Earlier this morning, the Canadian Supreme Court ruled on a recent case before them which examined the legality of voluntary warrantless disclosure of subscriber information from an internet service provider (ISP) to law enforcement. Matthew David Spencer was charged and convicted after a police officer tracked illegal child pornography file downloads to his IP address. The police officer was able to obtain Spencer’s real identity – without a search warrant – by asking his ISP (Shaw) for the customer information attached to that IP address which then allowed the police to track Spencer down.
Spencer appealed the decision but the Saskatchewan Court of Appeal previously ruled “there is no reasonable expectation of privacy for basic internet subscriber information”. The Supreme Court of Canada however disagreed:
the Internet has exponentially increased both the quality and quantity of information that is stored about Internet users. Browsing logs, for example, may provide detailed information about users’ interests. Search engines may gather records of users’ search terms. Advertisers may track their users across networks of websites, gathering an overview of their interests and concerns. “Cookies” may be used to track consumer habits and may provide information about the options selected within a website, which web pages were visited before and after the visit to the host website and any other personal information provided.
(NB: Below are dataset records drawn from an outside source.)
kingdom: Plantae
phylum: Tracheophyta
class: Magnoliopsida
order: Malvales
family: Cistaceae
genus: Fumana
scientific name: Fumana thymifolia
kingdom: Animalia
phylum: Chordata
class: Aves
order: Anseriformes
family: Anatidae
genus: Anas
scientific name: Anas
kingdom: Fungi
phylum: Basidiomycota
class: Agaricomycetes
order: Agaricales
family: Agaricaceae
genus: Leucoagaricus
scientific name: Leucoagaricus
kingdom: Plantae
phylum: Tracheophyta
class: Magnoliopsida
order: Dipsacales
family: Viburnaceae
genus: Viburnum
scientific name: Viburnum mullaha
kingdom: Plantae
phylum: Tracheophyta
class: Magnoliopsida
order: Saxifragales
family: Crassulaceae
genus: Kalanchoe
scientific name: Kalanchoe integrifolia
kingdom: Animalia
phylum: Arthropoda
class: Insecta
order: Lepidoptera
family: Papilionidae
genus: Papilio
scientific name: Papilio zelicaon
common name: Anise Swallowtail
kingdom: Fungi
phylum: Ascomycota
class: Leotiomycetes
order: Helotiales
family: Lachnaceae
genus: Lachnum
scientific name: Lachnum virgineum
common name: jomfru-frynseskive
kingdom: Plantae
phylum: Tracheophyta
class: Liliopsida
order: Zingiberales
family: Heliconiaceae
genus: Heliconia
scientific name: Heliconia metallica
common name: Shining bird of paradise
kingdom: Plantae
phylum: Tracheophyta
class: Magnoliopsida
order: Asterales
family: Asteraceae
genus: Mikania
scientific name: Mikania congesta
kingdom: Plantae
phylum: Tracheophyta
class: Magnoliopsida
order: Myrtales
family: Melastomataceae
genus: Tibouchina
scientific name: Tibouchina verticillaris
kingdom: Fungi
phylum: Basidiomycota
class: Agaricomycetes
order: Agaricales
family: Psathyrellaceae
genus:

The user cannot fully control or even necessarily be aware of who may observe a pattern of online activity, but by remaining anonymous – by guarding the link between the information and the identity of the person to whom it relates – the user can in large measure be assured that the activity remains private.
This decision comes at a critical time in Canada as the Canadian government is currently debating privacy reform in the form of two bills – lawful access (Bill C-13) and Personal Information Protection and Electronic Documents Act (PIPEDA) reform (Bill S-4). One of the contentious issues for Canadians in these bills is the government’s desire to expand the scope of warrantless voluntary disclosure of personal information from ISPs and telecommunications companies.
Michael Geist, the Canada Research Chair in Internet and E-commerce Law, has examined the decision and calls it “a huge victory for internet privacy” and says that it “blows away government plans for reform”. Geist continues with a few key findings:
- First, the Court recognizes that there is a privacy interest in subscriber information.
- Second, the court expands our understanding of informational privacy, concluding that there three conceptually distinct issues: privacy as secrecy, privacy as control, and privacy as anonymity.
- Third, not only is there a significant privacy interest, but there is also a reasonable expectation of privacy by the user.
- Fourth, having concluded that obtaining subscriber information was a search with a reasonable expectation of privacy, the information was unconstitutionally obtained therefore led to an unlawful search.
The decision was unanimous and based on the findings, “ISPs are not required to disclose this information and this case reaches the conclusion that they are not permitted to do so absent a warrant either. This means ISPs must change their practices on voluntary warrantless disclosure.”
Even though the Supreme Court ultimately dismissed Spencer’s appeal by finding that the “police acted reasonably and in good faith”, the decision regarding Canadian Internet user’s privacy is indeed a huge victory for internet privacy.